Oui. Je ne sais pas si c’est une bonne chose.

Le restaurant est intimiste. Combien y a-t-il de couverts?

14.

J’ai entendu dire que les réservations doivent se faire un mois à l’avance. Quand avez-vous commencé à devenir connu?

Le restaurant en lui-même est un peu dissimulé. Dans un passage comme celui-là, les clients poussent rarement la porte par hasard. Le projet a donc mis environ 6 mois à prendre de l’ampleur, par le bouche à oreille. Les gens qui sont venus ont recommandé le restaurant à leurs amis.

Vos clients sont français, pour la plupart?

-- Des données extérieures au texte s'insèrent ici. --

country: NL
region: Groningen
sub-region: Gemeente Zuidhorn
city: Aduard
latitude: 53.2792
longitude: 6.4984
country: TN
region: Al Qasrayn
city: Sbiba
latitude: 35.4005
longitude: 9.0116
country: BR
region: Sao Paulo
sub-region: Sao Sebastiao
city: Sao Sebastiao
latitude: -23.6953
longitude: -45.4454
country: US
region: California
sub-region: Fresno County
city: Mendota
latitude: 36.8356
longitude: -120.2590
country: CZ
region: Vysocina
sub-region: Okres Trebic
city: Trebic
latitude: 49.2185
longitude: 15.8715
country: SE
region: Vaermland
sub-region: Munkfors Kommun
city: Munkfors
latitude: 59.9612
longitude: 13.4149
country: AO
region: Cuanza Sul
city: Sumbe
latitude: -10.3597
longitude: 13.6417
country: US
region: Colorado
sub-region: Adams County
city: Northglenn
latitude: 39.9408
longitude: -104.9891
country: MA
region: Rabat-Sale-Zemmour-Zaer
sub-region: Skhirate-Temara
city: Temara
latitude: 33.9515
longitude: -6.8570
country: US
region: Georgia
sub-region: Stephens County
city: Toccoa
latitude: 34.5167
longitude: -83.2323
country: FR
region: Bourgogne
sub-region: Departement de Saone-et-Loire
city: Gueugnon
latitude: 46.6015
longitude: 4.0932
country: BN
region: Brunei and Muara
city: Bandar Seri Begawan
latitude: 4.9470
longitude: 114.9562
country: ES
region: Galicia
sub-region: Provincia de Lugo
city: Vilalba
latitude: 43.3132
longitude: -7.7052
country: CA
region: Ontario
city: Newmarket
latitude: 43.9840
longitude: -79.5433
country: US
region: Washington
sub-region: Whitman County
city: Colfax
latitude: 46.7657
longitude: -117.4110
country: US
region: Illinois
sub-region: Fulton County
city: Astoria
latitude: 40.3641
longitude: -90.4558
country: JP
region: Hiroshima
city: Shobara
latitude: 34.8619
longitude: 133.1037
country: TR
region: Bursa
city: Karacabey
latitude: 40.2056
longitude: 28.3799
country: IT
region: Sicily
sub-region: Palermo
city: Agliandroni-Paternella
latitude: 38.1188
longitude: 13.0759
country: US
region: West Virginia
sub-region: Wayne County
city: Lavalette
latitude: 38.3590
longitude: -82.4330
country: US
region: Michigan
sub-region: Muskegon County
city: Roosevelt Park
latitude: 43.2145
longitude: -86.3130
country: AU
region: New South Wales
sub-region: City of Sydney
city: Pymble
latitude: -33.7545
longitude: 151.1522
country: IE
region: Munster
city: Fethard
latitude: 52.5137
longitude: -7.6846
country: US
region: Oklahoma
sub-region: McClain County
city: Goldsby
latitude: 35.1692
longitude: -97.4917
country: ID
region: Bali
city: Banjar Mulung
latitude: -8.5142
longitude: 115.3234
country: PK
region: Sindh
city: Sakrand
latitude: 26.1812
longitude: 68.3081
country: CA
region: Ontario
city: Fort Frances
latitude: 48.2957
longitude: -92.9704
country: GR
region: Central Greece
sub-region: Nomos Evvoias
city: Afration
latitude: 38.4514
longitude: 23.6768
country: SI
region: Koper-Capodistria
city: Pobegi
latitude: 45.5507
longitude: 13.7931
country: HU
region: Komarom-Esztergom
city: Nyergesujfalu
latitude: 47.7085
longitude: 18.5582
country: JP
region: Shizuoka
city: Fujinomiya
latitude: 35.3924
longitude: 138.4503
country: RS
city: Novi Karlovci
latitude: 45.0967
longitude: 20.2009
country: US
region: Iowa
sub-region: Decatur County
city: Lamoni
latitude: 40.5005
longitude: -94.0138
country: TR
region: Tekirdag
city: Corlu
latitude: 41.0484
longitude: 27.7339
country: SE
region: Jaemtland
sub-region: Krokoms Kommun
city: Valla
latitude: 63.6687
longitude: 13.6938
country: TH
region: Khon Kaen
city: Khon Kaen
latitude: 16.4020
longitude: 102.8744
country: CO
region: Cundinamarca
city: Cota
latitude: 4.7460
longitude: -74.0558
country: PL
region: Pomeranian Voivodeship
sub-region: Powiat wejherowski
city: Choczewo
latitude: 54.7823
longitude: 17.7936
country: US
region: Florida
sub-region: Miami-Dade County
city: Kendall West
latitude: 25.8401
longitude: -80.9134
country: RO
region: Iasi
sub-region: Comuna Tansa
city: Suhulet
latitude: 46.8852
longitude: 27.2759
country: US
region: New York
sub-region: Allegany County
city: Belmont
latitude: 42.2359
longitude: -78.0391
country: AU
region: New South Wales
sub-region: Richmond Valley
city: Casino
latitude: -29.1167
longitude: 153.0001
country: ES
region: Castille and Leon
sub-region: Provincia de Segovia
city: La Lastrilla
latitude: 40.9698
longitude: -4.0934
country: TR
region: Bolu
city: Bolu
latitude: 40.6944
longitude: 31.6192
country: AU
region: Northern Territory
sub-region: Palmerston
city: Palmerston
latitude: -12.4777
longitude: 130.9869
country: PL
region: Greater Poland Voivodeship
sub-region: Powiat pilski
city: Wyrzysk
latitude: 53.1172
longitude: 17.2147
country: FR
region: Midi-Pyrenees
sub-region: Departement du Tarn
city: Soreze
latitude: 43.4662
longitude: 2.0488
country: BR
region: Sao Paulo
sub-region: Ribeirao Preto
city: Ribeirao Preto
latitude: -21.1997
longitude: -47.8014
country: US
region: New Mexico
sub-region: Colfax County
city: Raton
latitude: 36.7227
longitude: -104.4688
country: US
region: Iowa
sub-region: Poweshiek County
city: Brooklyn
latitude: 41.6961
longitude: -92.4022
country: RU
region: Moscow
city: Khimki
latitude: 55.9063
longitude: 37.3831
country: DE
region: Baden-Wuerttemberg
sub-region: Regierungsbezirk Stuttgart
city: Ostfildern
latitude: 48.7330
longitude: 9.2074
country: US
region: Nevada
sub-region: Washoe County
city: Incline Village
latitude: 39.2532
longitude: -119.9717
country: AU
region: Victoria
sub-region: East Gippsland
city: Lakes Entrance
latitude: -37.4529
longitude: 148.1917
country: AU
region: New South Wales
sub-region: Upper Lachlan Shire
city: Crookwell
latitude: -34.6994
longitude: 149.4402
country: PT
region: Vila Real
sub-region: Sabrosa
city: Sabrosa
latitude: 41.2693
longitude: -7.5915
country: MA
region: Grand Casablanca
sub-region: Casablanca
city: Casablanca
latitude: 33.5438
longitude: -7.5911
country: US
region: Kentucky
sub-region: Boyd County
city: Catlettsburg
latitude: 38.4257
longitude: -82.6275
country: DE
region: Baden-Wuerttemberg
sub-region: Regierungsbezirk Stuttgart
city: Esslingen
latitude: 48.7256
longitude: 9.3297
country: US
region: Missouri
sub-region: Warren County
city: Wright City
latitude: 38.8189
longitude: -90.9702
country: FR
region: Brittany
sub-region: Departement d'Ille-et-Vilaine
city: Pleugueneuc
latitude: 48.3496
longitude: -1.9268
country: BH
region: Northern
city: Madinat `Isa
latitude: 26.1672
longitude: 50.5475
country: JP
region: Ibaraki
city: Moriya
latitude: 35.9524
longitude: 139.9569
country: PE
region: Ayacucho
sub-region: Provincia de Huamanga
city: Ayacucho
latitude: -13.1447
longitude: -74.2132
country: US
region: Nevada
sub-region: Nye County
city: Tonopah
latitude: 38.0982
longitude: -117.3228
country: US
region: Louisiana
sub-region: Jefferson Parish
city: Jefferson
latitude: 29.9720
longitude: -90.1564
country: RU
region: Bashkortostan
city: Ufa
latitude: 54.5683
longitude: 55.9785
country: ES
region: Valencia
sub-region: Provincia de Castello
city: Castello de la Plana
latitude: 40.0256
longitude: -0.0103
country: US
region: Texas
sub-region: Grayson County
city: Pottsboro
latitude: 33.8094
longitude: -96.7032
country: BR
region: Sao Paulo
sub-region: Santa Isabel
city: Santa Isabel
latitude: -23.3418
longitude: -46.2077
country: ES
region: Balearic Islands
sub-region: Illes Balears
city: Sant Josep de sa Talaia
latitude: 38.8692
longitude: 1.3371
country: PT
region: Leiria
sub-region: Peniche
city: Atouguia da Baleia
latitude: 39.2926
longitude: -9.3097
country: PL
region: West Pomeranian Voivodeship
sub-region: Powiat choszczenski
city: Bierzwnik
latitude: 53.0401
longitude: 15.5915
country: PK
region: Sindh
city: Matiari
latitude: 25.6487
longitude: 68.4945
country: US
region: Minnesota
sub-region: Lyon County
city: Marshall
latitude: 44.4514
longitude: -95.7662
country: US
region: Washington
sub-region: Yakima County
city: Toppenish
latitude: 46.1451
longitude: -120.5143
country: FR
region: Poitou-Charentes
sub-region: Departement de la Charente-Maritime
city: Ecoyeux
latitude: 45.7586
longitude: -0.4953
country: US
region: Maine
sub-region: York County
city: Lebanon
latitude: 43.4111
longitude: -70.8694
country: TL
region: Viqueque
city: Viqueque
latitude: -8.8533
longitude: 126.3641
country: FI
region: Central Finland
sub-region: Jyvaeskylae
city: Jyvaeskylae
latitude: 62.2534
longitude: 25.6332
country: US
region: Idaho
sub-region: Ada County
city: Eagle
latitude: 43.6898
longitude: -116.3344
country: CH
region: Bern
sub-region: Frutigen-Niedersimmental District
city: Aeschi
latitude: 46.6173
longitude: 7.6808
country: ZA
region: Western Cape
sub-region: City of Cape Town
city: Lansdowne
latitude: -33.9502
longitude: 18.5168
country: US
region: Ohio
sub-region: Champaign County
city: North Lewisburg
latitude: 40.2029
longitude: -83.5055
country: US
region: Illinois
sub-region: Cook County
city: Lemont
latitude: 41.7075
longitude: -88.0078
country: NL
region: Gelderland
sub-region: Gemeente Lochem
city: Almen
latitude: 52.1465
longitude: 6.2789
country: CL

Oui, et ce sont surtout des gens du coin. Je crois qu’il n’existe pas d’autre restaurant ici qui propose le même concept. Il n’y a pas de menu: je sers ce que je prépare. Je pense qu’il y a davantage de restaurants de ce type à Paris. A Lyon, j’étais le premier, et nous sommes probablement toujours les seuls.

Le menu change-t-il tous les jours?

Quand j’achète un produit, je l’utilise pendant deux ou trois jours. Quand il n’y en a plus, je prépare autre chose. L’entrée ou le plat principal peut donc changer, mais normalement, le menu entier ne change pas d’un jour sur l’autre.

Vous proposez de la cuisine française?

Je m’en tiens aux bases de la cuisine française. C’est tout ce que je fais. Je n’utilise pas de techniques incroyables, je préfère me concentrer sur la façon dont j’utilise les ingrédients dans mon menu.

Est-ce que vous incorporez des ingrédients japonais?

Quand c’est nécessaire, mais je n’ai pas l’intention de proposer des saveurs asiatiques.

Est-ce que vous proposez quelque chose d’inhabituel ici?

Nous proposons une sélection de 6, 4 et 3 sortes de vins en accord avec la nourriture, recommandés par notre sommelier. La sélection de fromage change également tous les mois. Ce mois-ci, nous proposons un camembert enveloppé dans des feuilles de cerisier salées, un produit de saison. Sur le thème de la Normandie, nous le proposons avec du cidre.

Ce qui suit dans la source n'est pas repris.